___ Data records ___

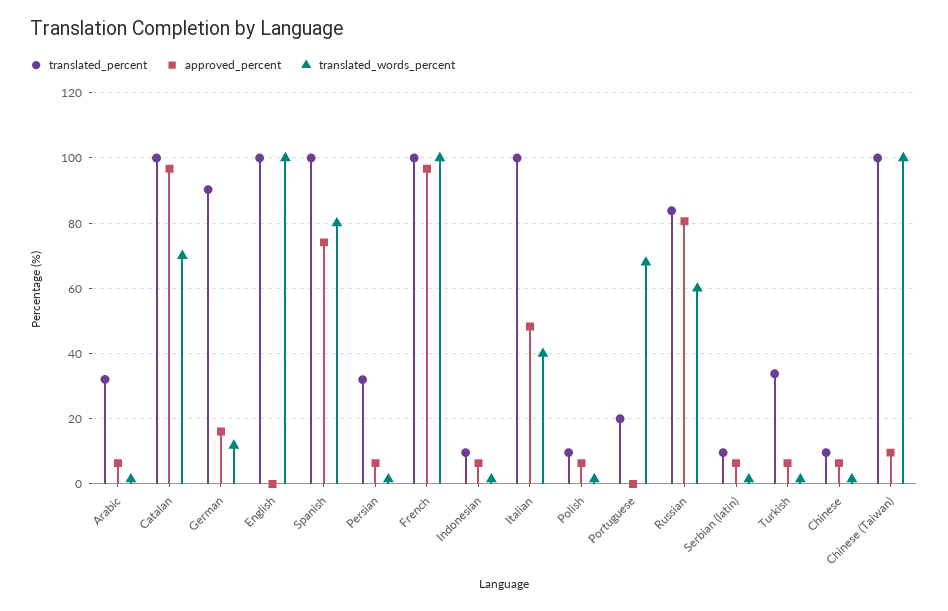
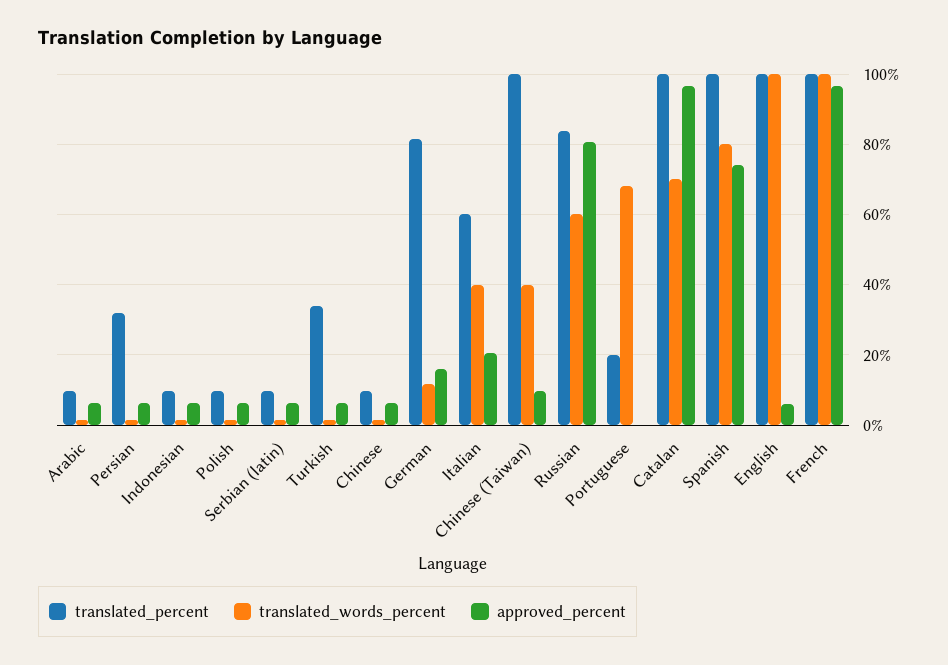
translated_percent, Arabic: 32 -> 10
translated_percent, German: 90 -> 82
approved_percent, English: 0 -> 6
translated_percent, Italian: 100 -> 60
approved_percent, Italian: 48 -> 20
translated_words_percent, Chinese (Taiwan): 100 -> 40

___

Return every line holding the word "Italian" from the records.

[Solution]
translated_percent, Italian: 100 -> 60
approved_percent, Italian: 48 -> 20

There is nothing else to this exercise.